Как мама укладывала меня спать в любимой комнатке с двумя маленькими кроватями и картинами на стенах. На одной был изображен хороший мальчик, решающий арифметические примеры, на другой — заспанный мальчик, идущий в школу, а прямо над дверью висел портрет лидера ирландских националистов Дэниела О'Коннела, с таким выражением лица, будто он хочет напугать меня.
Вспоминаю, как папа появляется на пороге и смотрит на меня и как при отблесках огня в камине тень от его фигуры ложится на пол, когда он подходит, чтобы пожелать мне спокойной ночи.
А потом мы с мамой поехали в Париж, мама заболела, и мы поселились у доктора в большом доме, где в саду в разные стороны расходилось множество тропинок. Иногда мы целый день проводили вместе, и я бегала вместе с ней по пологим склонам. И мама снова становилась как девочка и часами играла со мной. А потом приехали папа вместе с няней. Папа говорил, что мы с мамой его самые любимые и самый счастливый момент в его жизни случился, когда он оказался на Брайтон-роуд (мама говорила, он сидел, уткнувшись в книгу, и едва ли заметил их с тетей) и увидел, что у экипажа сломалась ось.

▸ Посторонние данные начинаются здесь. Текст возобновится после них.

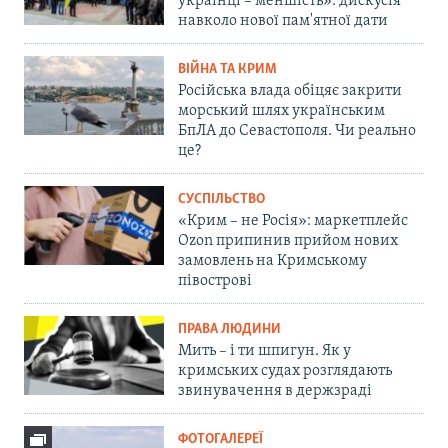
українці – меншість»: дискусія
навколо нової пам'ятної дати
ВІЙНА ТА КРИМ
Російська влада обіцяє закрити
морський шлях українським
БпЛА до Севастополя. Чи реально
це?
СУСПІЛЬСТВО
«Крим – не Росія»: маркетплейс
Ozon припинив прийом нових
замовлень на Кримському
півострові
ПРАВА ЛЮДИНИ
Мить – і ти шпигун. Як у
кримських судах розглядають
звинувачення в держзраді
ФОТОГАЛЕРЕЇ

Иногда мама сердилась и швыряла чашку, которую держала в руках, на пол или стукала в сердцах ладонями по ручкам кресла, хотя для меня всегда оставалось загадкой, что могло вывести ее из себя. Тем не менее даже в такие моменты я никогда не боялась ее, потому что знала: она меня любит и никогда не сделает мне ничего плохого.
Мама и сама говорила это.
Потом доктор сказал, что нам лучше больше не видеться, и мы вернулись в Англию. Я вспоминаю папино лицо в дилижансе, который увозил нас из Парижа, и лампу, раскачивавшуюся на ухабах, и папу, ругающего меня за какую-то шалость, и себя саму, мечтавшую скоро снова увидеть маму, и о том, что все будет хорошо.
Но я ее так больше и не увидела.
А потом она умерла — мне исполнилось тогда двенадцать. У меня был большой друг по имени Тиши Коул, а папа писал книгу о сэре Томасе Море, — и мне стало казаться, что кто-то, кого я знала много лет назад, а теперь забыла, возвращается и преследует меня. И я решила никогда больше не забывать маму, ее золотистые волосы и то, как мы вместе с ней сбегаем по склонам в саду докторского дома. Но доныне я так этого решения и не выполнила.